─── Records provided
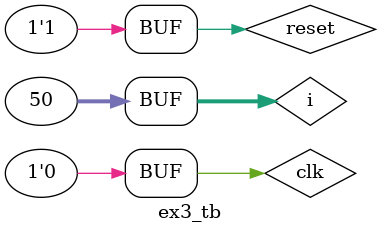
<source format=v>
module my_dff(input clk, input reset, input d, output reg q);
  always @(posedge clk or negedge reset) begin
    if(!reset)q<=1;
    else q<=d;
  end
endmodule

module ex3(input clk, input reset, output [5:0] q);
  
  
  generate
    genvar i;
    for(i=0;i<6;i=i+1) begin : loop
      if(i==2 || i==4 || i==5)my_dff ffs1(.clk(clk), .reset(reset), .d(q[5]^q[i-1]), .q(q[i]));
      else if(i==0)my_dff ffs2(.clk(clk), .reset(reset), .d(q[5]), .q(q[0]));
      else my_dff ffs3(.clk(clk), .reset(reset), .d(q[i-1]), .q(q[i]));
    end
  endgenerate
  
endmodule

module ex3_tb;
  reg clk, reset;
  wire [5:0] q;
  
  ex3 dut(
    .clk(clk),
    .reset(reset),
    .q(q));
    
    initial begin
      clk=0;
      reset=0;
    end
    
    integer i;
    initial begin
      for(i=0;i<50;i=i+1) begin
        #50 clk = ~clk;
      end
    end
    
    initial begin
      #25;
      reset=1;
    end
    
  endmodule
</source>
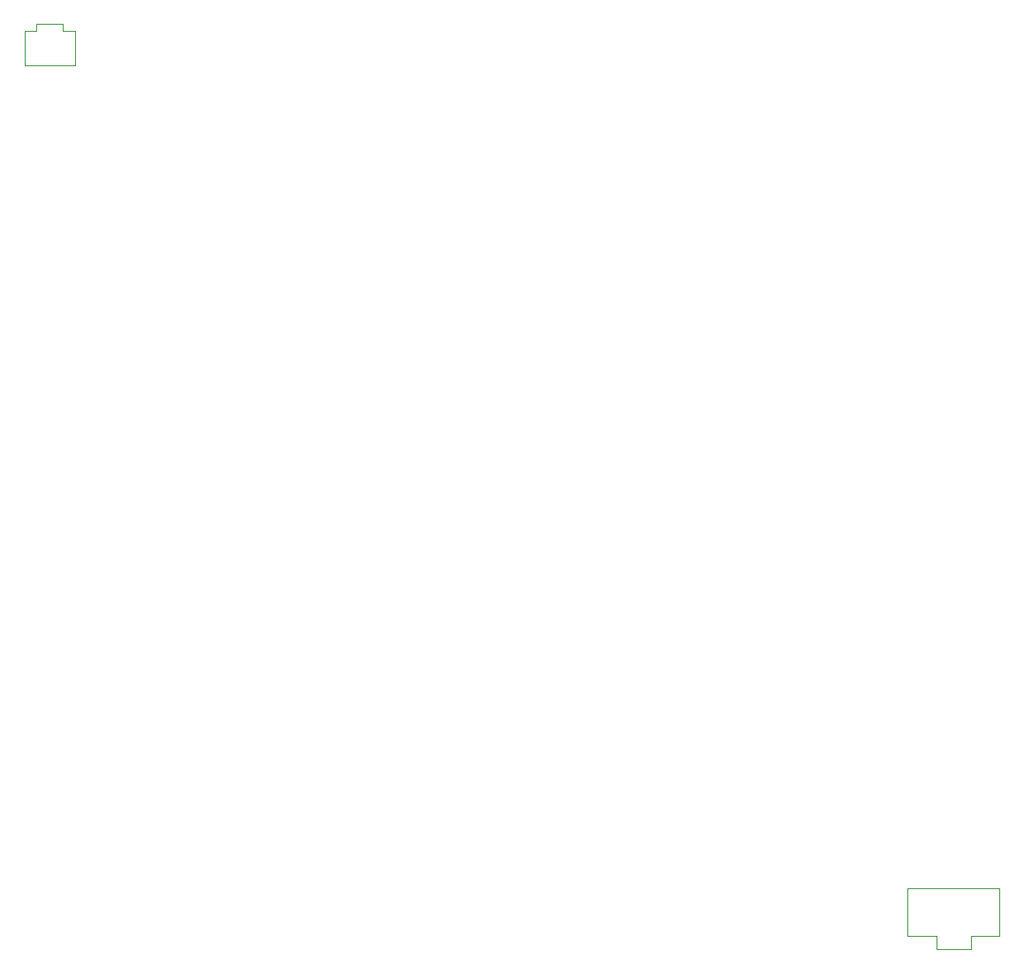
<source format=gbr>
G04 #@! TF.GenerationSoftware,KiCad,Pcbnew,5.1.9*
G04 #@! TF.CreationDate,2021-01-18T19:30:39-06:00*
G04 #@! TF.ProjectId,halfboard,68616c66-626f-4617-9264-2e6b69636164,rev?*
G04 #@! TF.SameCoordinates,Original*
G04 #@! TF.FileFunction,Other,User*
%FSLAX46Y46*%
G04 Gerber Fmt 4.6, Leading zero omitted, Abs format (unit mm)*
G04 Created by KiCad (PCBNEW 5.1.9) date 2021-01-18 19:30:39*
%MOMM*%
%LPD*%
G01*
G04 APERTURE LIST*
%ADD10C,0.050000*%
G04 APERTURE END LIST*
D10*
G04 #@! TO.C, *
X139782000Y-132656000D02*
X139782000Y-128106000D01*
X137032000Y-132656000D02*
X139782000Y-132656000D01*
X137032000Y-133956000D02*
X137032000Y-132656000D01*
X133732000Y-133956000D02*
X137032000Y-133956000D01*
X133732000Y-132656000D02*
X133732000Y-133956000D01*
X130982000Y-132656000D02*
X133732000Y-132656000D01*
X130982000Y-128106000D02*
X130982000Y-132656000D01*
X139782000Y-128106000D02*
X130982000Y-128106000D01*
X51168000Y-45848000D02*
X51168000Y-49148000D01*
X50018000Y-45848000D02*
X51168000Y-45848000D01*
X46368000Y-49148000D02*
X46368000Y-45848000D01*
X51168000Y-49148000D02*
X46368000Y-49148000D01*
X47518000Y-45848000D02*
X46368000Y-45848000D01*
X47518000Y-45148000D02*
X47518000Y-45848000D01*
X50018000Y-45148000D02*
X47518000Y-45148000D01*
X50018000Y-45848000D02*
X50018000Y-45148000D01*
G04 #@! TD*
M02*

</source>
──────
_What to produce_: Pictures are not part of the copy. Please reproduce the material word for word.

_Exercise response_:
<source format=v>
module my_dff(input clk, input reset, input d, output reg q);
  always @(posedge clk or negedge reset) begin
    if(!reset)q<=1;
    else q<=d;
  end
endmodule

module ex3(input clk, input reset, output [5:0] q);
  
  
  generate
    genvar i;
    for(i=0;i<6;i=i+1) begin : loop
      if(i==2 || i==4 || i==5)my_dff ffs1(.clk(clk), .reset(reset), .d(q[5]^q[i-1]), .q(q[i]));
      else if(i==0)my_dff ffs2(.clk(clk), .reset(reset), .d(q[5]), .q(q[0]));
      else my_dff ffs3(.clk(clk), .reset(reset), .d(q[i-1]), .q(q[i]));
    end
  endgenerate
  
endmodule

module ex3_tb;
  reg clk, reset;
  wire [5:0] q;
  
  ex3 dut(
    .clk(clk),
    .reset(reset),
    .q(q));
    
    initial begin
      clk=0;
      reset=0;
    end
    
    integer i;
    initial begin
      for(i=0;i<50;i=i+1) begin
        #50 clk = ~clk;
      end
    end
    
    initial begin
      #25;
      reset=1;
    end
    
  endmodule
</source>
<source format=gbr>
G04 #@! TF.GenerationSoftware,KiCad,Pcbnew,5.1.9*
G04 #@! TF.CreationDate,2021-01-18T19:30:39-06:00*
G04 #@! TF.ProjectId,halfboard,68616c66-626f-4617-9264-2e6b69636164,rev?*
G04 #@! TF.SameCoordinates,Original*
G04 #@! TF.FileFunction,Other,User*
%FSLAX46Y46*%
G04 Gerber Fmt 4.6, Leading zero omitted, Abs format (unit mm)*
G04 Created by KiCad (PCBNEW 5.1.9) date 2021-01-18 19:30:39*
%MOMM*%
%LPD*%
G01*
G04 APERTURE LIST*
%ADD10C,0.050000*%
G04 APERTURE END LIST*
D10*
G04 #@! TO.C, *
X139782000Y-132656000D02*
X139782000Y-128106000D01*
X137032000Y-132656000D02*
X139782000Y-132656000D01*
X137032000Y-133956000D02*
X137032000Y-132656000D01*
X133732000Y-133956000D02*
X137032000Y-133956000D01*
X133732000Y-132656000D02*
X133732000Y-133956000D01*
X130982000Y-132656000D02*
X133732000Y-132656000D01*
X130982000Y-128106000D02*
X130982000Y-132656000D01*
X139782000Y-128106000D02*
X130982000Y-128106000D01*
X51168000Y-45848000D02*
X51168000Y-49148000D01*
X50018000Y-45848000D02*
X51168000Y-45848000D01*
X46368000Y-49148000D02*
X46368000Y-45848000D01*
X51168000Y-49148000D02*
X46368000Y-49148000D01*
X47518000Y-45848000D02*
X46368000Y-45848000D01*
X47518000Y-45148000D02*
X47518000Y-45848000D01*
X50018000Y-45148000D02*
X47518000Y-45148000D01*
X50018000Y-45848000D02*
X50018000Y-45148000D01*
G04 #@! TD*
M02*

</source>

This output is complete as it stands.